◆ PASSAGE
• • • •

/torch-localize

Decorators for better tracebacks in PyTorch

Primary LanguagePythonMIT LicenseMIT

torch-localize

Decorators for better tracebacks in complex PyTorch models.

Problem description

If we make an error writing simple models, in which we manually call each module, for instance

import torch
from torch.nn import Module, Linear

class MyModule(Module):
    def __init__(self):
        super(MyModule, self).__init__()
        self.lin1 = Linear(2, 4)
        self.lin2 = Linear(5, 3)

    def forward(self, inp):
        y = self.lin1(inp)
        y = self.lin2(y)

        return y

we get stack traces which show the exact location of the error we made. If we execute

inp = torch.tensor([1., 0.])
mod = MyModule()

print(mod(inp))

we will be told that the offending line is y = self.lin2(y)

  File "example3.py", line 19, in <module>
    print(mod(inp))
  File "/home/jatentaki/anaconda3/lib/python3.6/site-packages/torch/nn/modules/module.py", line 477, in __call__
    result = self.forward(*input, **kwargs)
  File "example3.py", line 12, in forward
    y = self.lin2(y)
  File "/home/jatentaki/anaconda3/lib/python3.6/site-packages/torch/nn/modules/module.py", line 477, in __call__
    result = self.forward(*input, **kwargs)

• • • •

[Dataset entries]
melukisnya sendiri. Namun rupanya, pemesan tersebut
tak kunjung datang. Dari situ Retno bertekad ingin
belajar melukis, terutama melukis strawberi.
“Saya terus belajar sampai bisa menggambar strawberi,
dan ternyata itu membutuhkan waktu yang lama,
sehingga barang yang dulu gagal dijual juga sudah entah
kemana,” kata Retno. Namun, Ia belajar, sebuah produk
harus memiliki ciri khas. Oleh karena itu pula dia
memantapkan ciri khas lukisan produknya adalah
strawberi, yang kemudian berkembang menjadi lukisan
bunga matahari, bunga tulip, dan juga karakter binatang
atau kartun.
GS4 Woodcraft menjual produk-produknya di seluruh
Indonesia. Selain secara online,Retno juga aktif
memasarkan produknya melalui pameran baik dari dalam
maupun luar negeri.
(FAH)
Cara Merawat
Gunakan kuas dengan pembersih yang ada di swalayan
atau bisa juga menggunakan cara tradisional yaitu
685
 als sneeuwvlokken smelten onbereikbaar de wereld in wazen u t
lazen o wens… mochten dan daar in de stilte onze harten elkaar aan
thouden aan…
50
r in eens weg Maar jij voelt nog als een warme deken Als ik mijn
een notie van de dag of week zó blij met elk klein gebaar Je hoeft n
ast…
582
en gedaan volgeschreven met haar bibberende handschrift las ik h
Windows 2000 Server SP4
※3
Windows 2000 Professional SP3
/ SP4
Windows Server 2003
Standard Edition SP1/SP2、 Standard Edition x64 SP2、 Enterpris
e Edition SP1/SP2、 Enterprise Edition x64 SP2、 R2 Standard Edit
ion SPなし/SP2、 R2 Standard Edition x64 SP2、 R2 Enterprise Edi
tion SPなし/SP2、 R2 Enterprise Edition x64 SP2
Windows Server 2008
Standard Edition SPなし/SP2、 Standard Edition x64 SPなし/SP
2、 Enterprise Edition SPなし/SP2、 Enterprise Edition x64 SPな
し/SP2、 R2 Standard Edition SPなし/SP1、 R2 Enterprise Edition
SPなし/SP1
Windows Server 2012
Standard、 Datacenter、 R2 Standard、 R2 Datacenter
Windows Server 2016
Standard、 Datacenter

• • • •

◆ PROBLEMS TO WORK ON
**1.** State whether each statement agrees with the torch-localize description, answering yes or no and quoting the deciding words: (a) the example module defines lin1 as a Linear layer mapping 2 inputs to 4 outputs; (b) the traceback identifies y = self.lin1(inp) as the offending line; (c) the decorators are intended for complex PyTorch models.
**2.** According to the torch-localize description, which file name appears in the traceback entries for the example script?
**3.** Continue the torch-localize description from the point at which it stops.

◆ ANSWER SET
**1.**
(a) Yes: "self.lin1 = Linear(2, 4)"
(b) No: "we will be told that the offending line is y = self.lin2(y)"
(c) Yes: "Decorators for better tracebacks in complex PyTorch models."

**2.** example3.py

**3.**
  File "/home/jatentaki/anaconda3/lib/python3.6/site-packages/torch/nn/modules/linear.py", line 55, in forward
    return F.linear(input, self.weight, self.bias)
  File "/home/jatentaki/anaconda3/lib/python3.6/site-packages/torch/nn/functional.py", line 1026, in linear
    output = input.matmul(weight.t())
RuntimeError: size mismatch, m1: [1 x 4], m2: [5 x 3] at /opt/conda/conda-bld/pytorch-cpu_1532576596369/work/aten/src/TH/generic/THTensorMath.cpp:2070

This unfortunately doesn't apply anymore when using loops and other forms of flow control in our model. For example

import torch
from torch.nn import Linear, Sequential

seq = Sequential(
    Linear(2, 4),
    Linear(4, 3),
    Linear(3, 7),
    Linear(8, 2)
)

inp = torch.tensor([1., 0.])

print(seq(inp))

results in the following traceback:

Traceback (most recent call last):
  File "example1.py", line 13, in <module>
    print(seq(inp))
  File "/home/jatentaki/anaconda3/lib/python3.6/site-packages/torch/nn/modules/module.py", line 477, in __call__
    result = self.forward(*input, **kwargs)
  File "/home/jatentaki/anaconda3/lib/python3.6/site-packages/torch/nn/modules/container.py", line 91, in forward
    input = module(input)
  File "/home/jatentaki/anaconda3/lib/python3.6/site-packages/torch/nn/modules/module.py", line 477, in __call__
    result = self.forward(*input, **kwargs)
  File "/home/jatentaki/anaconda3/lib/python3.6/site-packages/torch/nn/modules/linear.py", line 55, in forward
    return F.linear(input, self.weight, self.bias)
  File "/home/jatentaki/anaconda3/lib/python3.6/site-packages/torch/nn/functional.py", line 1026, in linear
    output = input.matmul(weight.t())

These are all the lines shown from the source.